Lent is also a journey of healing, he wrote, that requires living each day with “a renewed spirit, a different ‘style’” that is aided by prayer, charity and fasting, he wrote.

“The ashes bespeak the emptiness hiding behind the frenetic quest for worldly rewards,” the pope wrote. “They remind us that worldliness is like the dust that is carried away by a slight gust of wind. Sisters and brothers, we are not in this world to chase the wind; our hearts thirst for eternity.
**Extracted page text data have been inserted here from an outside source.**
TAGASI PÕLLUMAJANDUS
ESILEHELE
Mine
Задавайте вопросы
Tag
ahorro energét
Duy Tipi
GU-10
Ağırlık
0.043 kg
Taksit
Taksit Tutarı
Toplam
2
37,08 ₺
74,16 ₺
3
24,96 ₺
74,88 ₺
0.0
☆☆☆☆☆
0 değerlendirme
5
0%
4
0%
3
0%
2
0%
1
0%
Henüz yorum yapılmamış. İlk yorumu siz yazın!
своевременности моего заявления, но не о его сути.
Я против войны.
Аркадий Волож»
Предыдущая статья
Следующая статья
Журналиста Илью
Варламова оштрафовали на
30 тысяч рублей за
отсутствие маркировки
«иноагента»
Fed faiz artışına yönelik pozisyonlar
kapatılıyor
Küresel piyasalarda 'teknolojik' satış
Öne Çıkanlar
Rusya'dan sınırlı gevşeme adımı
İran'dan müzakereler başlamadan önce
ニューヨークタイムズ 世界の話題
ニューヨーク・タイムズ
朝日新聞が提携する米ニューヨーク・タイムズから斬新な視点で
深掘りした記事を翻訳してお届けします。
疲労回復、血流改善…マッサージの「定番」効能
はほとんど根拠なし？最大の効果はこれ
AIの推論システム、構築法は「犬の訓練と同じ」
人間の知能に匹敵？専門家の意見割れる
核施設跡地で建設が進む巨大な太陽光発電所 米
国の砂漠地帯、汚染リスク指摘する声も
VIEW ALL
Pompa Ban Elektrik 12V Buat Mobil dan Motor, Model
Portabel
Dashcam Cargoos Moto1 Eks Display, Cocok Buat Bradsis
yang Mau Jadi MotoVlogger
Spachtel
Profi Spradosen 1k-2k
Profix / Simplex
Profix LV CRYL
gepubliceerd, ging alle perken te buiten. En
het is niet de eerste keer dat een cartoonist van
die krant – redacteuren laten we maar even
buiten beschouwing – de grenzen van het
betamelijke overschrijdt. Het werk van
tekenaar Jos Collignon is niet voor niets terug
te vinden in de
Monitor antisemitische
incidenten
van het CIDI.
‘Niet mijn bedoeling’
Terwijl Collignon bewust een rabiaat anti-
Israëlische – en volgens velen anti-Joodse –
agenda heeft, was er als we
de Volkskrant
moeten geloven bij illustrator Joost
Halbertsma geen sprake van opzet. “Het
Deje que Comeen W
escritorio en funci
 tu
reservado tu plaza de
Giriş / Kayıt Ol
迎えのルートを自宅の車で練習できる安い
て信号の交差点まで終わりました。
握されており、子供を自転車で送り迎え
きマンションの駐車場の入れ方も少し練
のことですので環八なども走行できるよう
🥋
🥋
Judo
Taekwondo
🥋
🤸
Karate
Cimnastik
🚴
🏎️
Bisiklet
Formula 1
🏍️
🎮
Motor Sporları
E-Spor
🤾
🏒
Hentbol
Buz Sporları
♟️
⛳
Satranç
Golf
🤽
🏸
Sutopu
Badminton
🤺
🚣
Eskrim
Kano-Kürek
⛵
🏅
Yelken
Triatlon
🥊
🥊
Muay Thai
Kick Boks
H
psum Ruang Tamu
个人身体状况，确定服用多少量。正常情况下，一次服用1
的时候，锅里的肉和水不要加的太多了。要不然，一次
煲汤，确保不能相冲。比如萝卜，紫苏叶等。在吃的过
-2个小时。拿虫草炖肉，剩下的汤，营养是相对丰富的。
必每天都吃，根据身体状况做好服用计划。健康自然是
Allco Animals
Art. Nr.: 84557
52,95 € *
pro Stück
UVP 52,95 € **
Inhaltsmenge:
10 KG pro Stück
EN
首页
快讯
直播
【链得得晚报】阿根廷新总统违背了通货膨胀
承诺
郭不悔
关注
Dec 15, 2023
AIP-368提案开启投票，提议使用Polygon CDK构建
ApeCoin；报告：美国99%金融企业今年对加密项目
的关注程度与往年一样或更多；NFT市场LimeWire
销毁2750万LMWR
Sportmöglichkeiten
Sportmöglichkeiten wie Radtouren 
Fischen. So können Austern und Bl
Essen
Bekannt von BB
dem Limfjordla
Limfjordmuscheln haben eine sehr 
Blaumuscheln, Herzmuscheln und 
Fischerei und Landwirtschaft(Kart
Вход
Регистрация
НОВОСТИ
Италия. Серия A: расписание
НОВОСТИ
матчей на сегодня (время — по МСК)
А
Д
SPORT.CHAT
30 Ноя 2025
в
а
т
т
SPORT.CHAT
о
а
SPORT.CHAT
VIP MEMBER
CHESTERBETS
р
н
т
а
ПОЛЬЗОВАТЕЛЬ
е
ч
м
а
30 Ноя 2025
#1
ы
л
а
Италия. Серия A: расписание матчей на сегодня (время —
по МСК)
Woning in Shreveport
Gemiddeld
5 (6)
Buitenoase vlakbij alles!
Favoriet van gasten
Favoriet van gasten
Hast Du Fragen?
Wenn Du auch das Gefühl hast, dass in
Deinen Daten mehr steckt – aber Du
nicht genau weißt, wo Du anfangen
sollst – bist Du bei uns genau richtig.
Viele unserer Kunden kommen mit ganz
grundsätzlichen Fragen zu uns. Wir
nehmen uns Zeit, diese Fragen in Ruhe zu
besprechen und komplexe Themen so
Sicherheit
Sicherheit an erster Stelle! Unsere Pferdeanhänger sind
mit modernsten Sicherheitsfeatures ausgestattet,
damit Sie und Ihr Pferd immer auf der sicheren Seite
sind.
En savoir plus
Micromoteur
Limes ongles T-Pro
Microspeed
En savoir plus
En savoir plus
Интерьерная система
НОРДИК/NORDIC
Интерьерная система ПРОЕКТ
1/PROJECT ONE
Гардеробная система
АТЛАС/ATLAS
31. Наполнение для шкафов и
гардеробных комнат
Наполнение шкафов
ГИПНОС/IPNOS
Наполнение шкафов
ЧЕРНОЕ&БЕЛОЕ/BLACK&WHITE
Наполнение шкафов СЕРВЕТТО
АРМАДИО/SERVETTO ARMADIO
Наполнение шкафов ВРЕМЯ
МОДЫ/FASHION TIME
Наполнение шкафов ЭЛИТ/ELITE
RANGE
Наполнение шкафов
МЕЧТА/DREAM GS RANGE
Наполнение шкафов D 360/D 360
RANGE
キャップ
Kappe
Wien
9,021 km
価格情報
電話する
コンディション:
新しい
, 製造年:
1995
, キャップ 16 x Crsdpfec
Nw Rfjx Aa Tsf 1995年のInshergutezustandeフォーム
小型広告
Lent is the time granted us by the Lord to be renewed, to nurture our interior life and to journey towards Easter, toward the things that do not pass away, toward the reward we are to receive from the Father.”

“Purified by the Lenten ashes, purified of the hypocrisy of appearances,” prayer, charity and fasting “become even more powerful and restore us to a living relationship with God, our brothers and sisters, and ourselves,” he wrote.

“Lenten charity, purified by these ashes, brings us back to what is essential, to the deep joy to be found in giving,” without pride and ostentation, but hidden and “far from the spotlights,” wrote the pope.

And, he wrote, fasting is not a diet for the body, but a way to keep the spirit healthy, freeing people from being self-centered.

Fasting should also not be restricted to food alone, he wrote. “Especially during Lent, we should fast from anything that can create in us any kind of addiction,” so that fasting will have an actual impact on one’s life.

“Prayer, charity and fasting are not medicines meant only for ourselves but for everyone: Because they can change history,” because those who experience their effects “almost unconsciously pass them on to others” and because these are “the principal ways for God to intervene in our lives and in the world,” he wrote.

In his written homily, the pope asked people to stop being in a rush and to find the time to stand in silence before God.

“Let us rediscover the fruitfulness and simplicity of a heartfelt dialogue with the Lord. For God is not interested in appearances. Instead, He loves to be found in secret, ‘the secrecy of love,’ far from all ostentation and clamor.”